— What you should do —
Rewrite the records below with "scientific name" replaced by "binomial name", leaving every other line unchanged, and omit the pictures from your answer.

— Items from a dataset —

◇ ◇ ◇

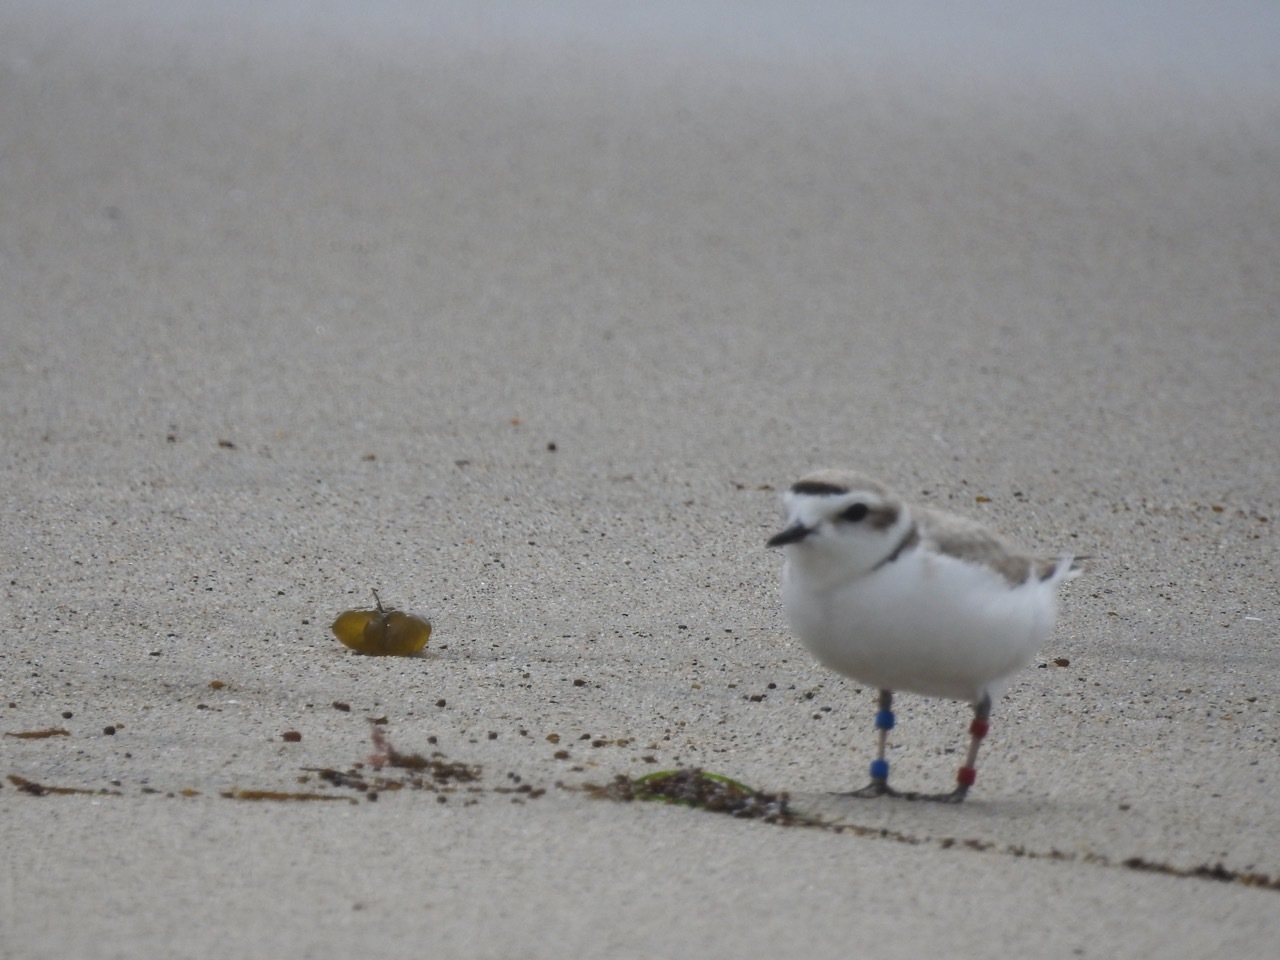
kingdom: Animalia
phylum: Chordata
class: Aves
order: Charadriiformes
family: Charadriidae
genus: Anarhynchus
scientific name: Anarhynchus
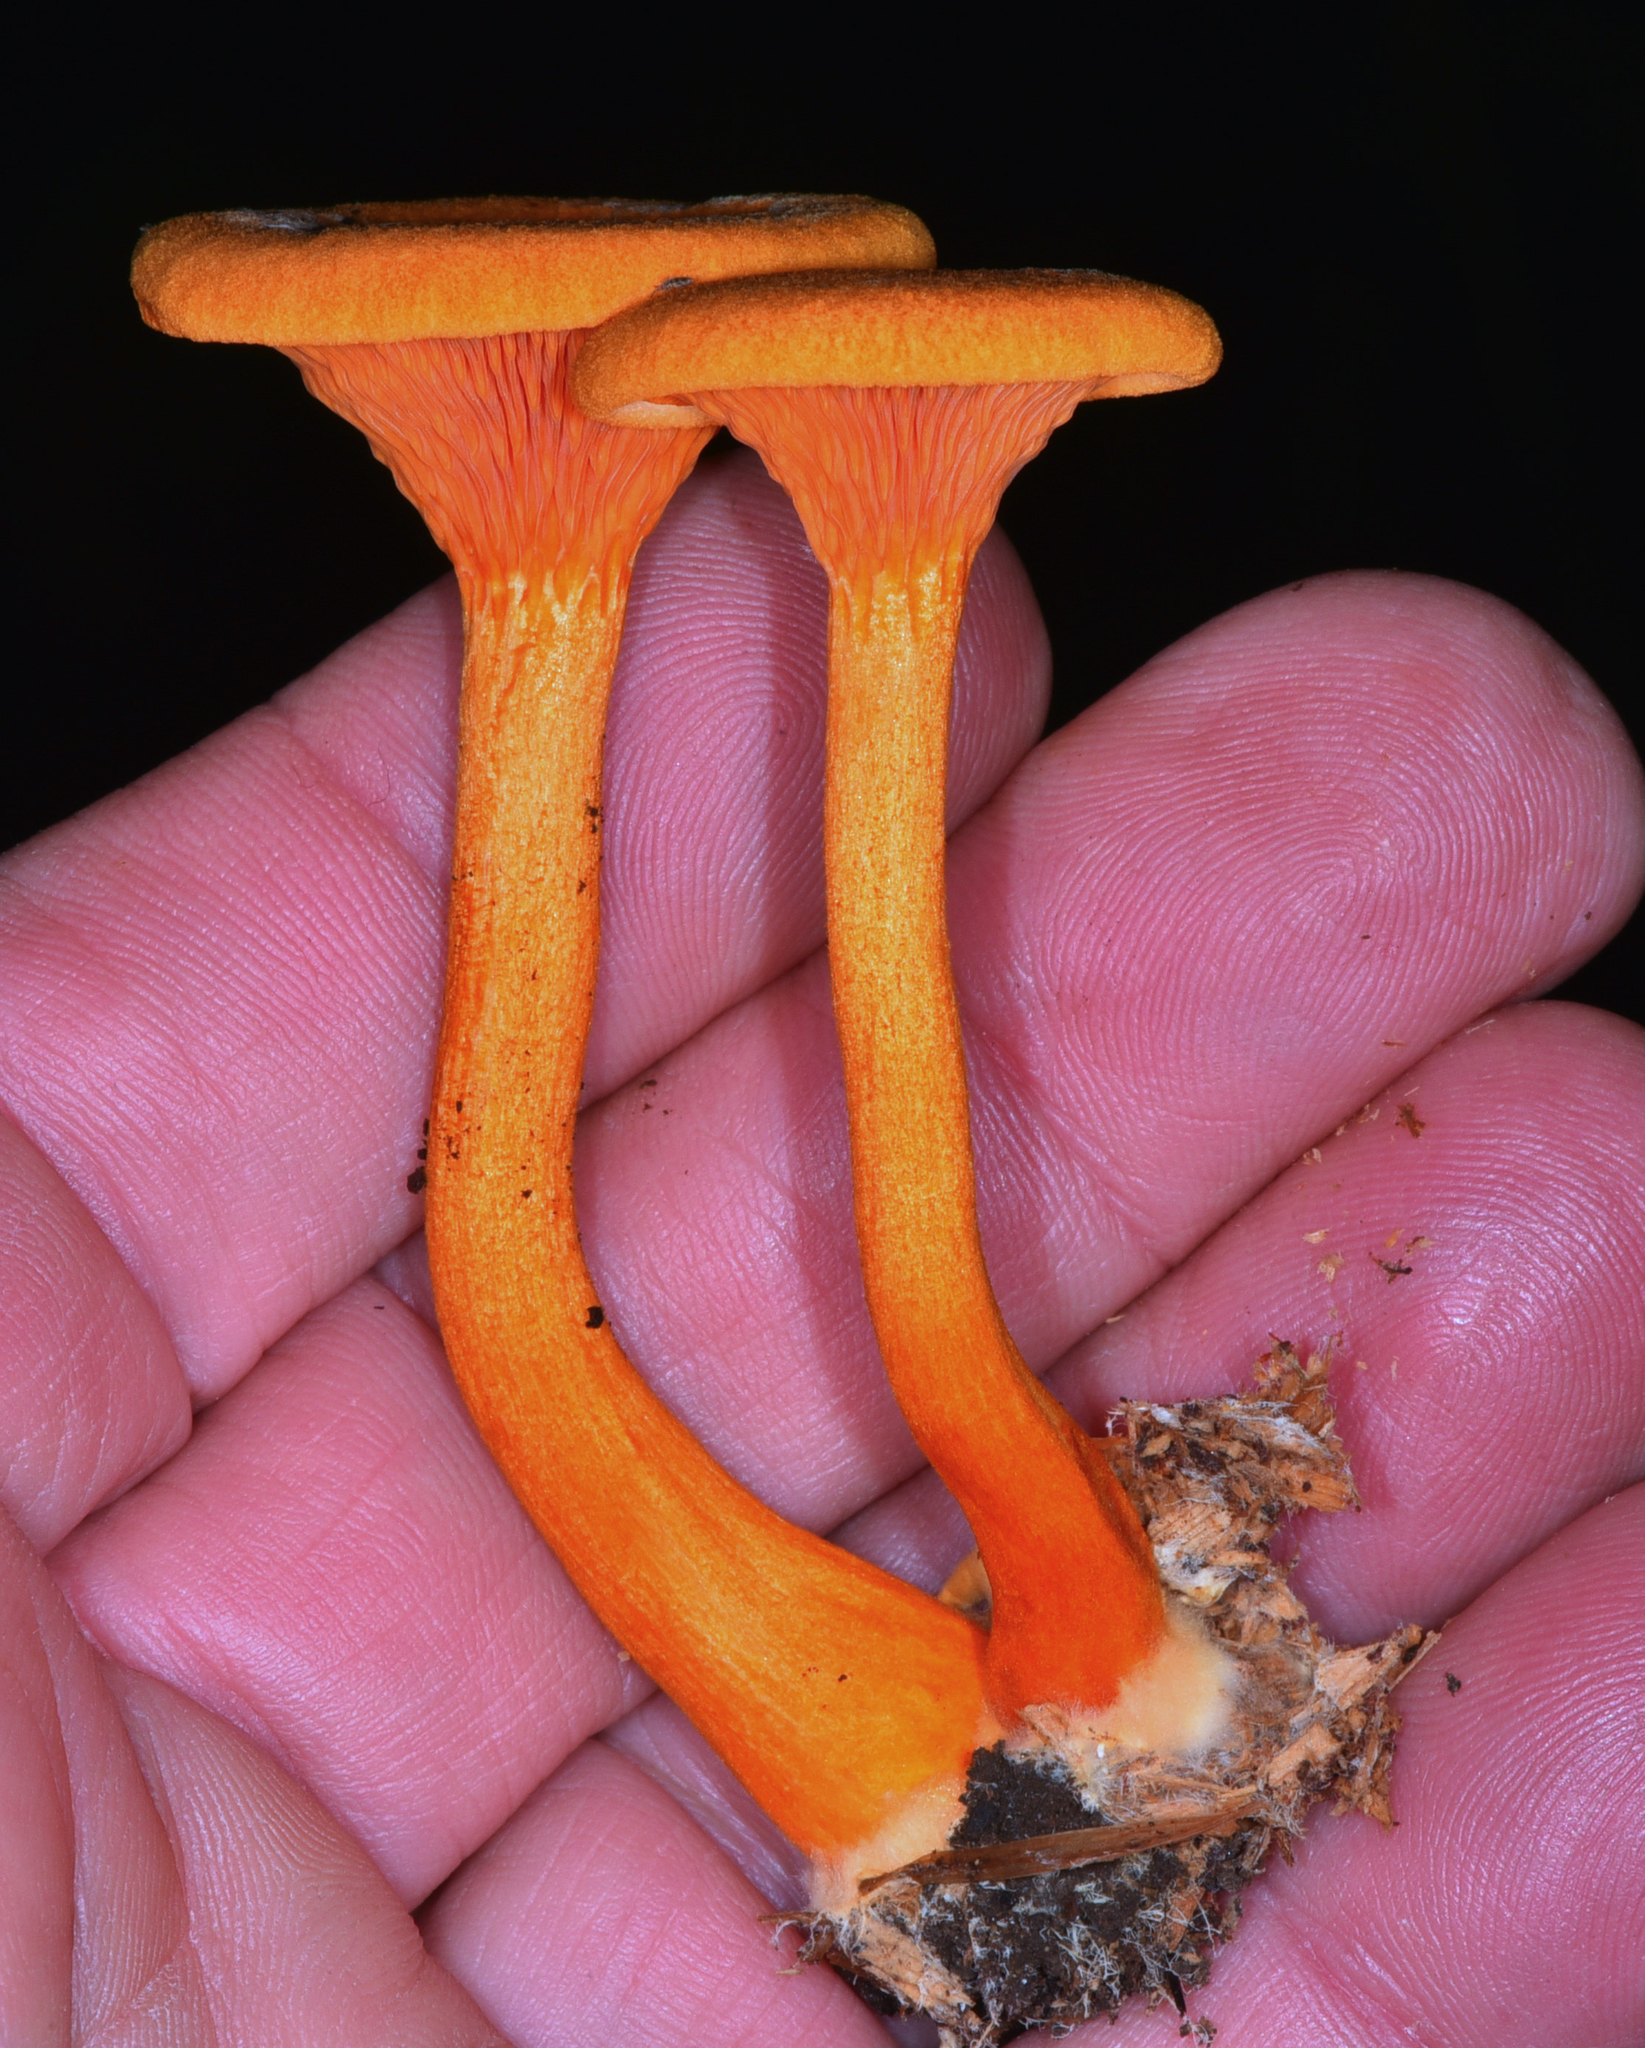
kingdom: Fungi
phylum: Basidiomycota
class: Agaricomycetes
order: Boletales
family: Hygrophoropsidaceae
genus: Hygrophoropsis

◇ ◇ ◇

— Written solution —
kingdom: Animalia
phylum: Chordata
class: Aves
order: Charadriiformes
family: Charadriidae
genus: Anarhynchus
binomial name: Anarhynchus
kingdom: Fungi
phylum: Basidiomycota
class: Agaricomycetes
order: Boletales
family: Hygrophoropsidaceae
genus: Hygrophoropsis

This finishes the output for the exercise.